_EXERCISE MATERIAL_
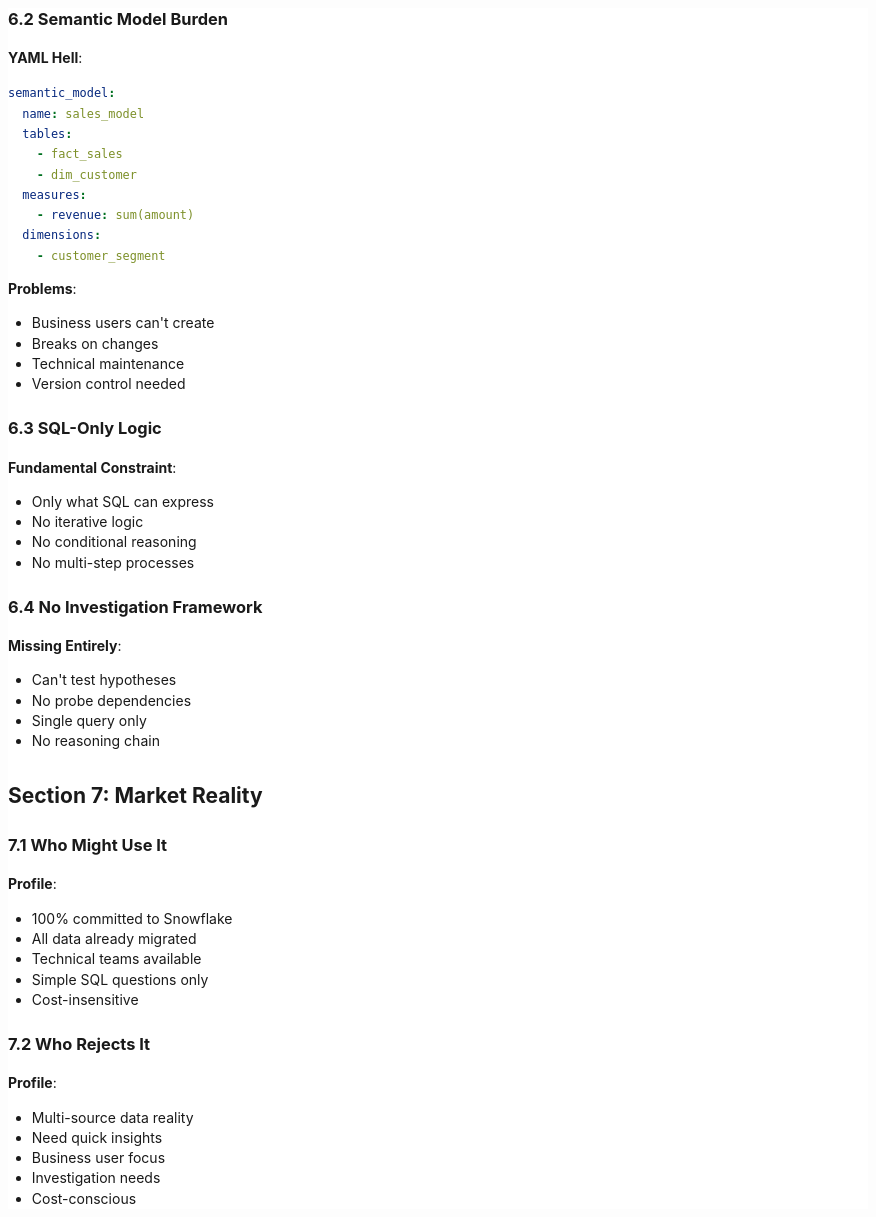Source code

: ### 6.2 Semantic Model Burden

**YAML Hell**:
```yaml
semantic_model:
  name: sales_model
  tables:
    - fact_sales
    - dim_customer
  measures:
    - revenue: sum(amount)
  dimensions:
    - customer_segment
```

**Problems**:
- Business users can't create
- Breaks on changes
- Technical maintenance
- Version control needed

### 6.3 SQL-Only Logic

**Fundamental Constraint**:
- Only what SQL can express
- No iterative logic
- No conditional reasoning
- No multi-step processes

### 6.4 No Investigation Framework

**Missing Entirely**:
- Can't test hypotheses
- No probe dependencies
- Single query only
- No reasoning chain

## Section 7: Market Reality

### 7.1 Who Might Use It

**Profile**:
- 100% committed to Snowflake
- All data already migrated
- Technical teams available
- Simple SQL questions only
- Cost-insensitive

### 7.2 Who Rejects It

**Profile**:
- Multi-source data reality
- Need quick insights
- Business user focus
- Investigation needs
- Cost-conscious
--
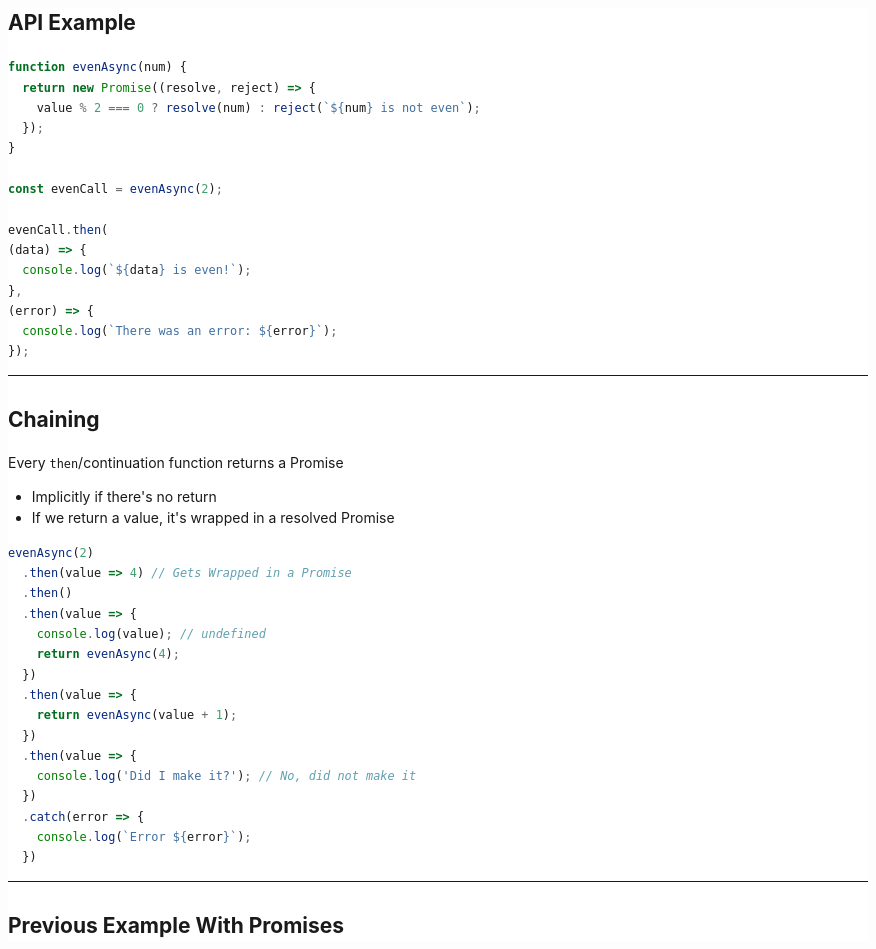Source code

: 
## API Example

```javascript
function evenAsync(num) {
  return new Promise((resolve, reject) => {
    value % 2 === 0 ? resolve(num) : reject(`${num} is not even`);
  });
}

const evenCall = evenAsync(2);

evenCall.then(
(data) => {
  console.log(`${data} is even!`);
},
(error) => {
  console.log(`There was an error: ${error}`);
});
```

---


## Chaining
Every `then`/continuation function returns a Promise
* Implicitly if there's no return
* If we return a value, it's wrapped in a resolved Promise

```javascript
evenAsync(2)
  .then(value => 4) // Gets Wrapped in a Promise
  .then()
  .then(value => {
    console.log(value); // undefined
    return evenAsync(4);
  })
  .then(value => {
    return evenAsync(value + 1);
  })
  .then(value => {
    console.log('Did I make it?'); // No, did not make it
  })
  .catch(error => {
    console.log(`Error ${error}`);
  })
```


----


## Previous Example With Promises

_ACTION ITEM_
Begin with the line above that has "## Chaining" and continue through the line that has "## Previous Example With Promises", setting each one down exactly. Stop there.

_TASK OUTPUT_
## Chaining
Every `then`/continuation function returns a Promise
* Implicitly if there's no return
* If we return a value, it's wrapped in a resolved Promise

```javascript
evenAsync(2)
  .then(value => 4) // Gets Wrapped in a Promise
  .then()
  .then(value => {
    console.log(value); // undefined
    return evenAsync(4);
  })
  .then(value => {
    return evenAsync(value + 1);
  })
  .then(value => {
    console.log('Did I make it?'); // No, did not make it
  })
  .catch(error => {
    console.log(`Error ${error}`);
  })
```


----


## Previous Example With Promises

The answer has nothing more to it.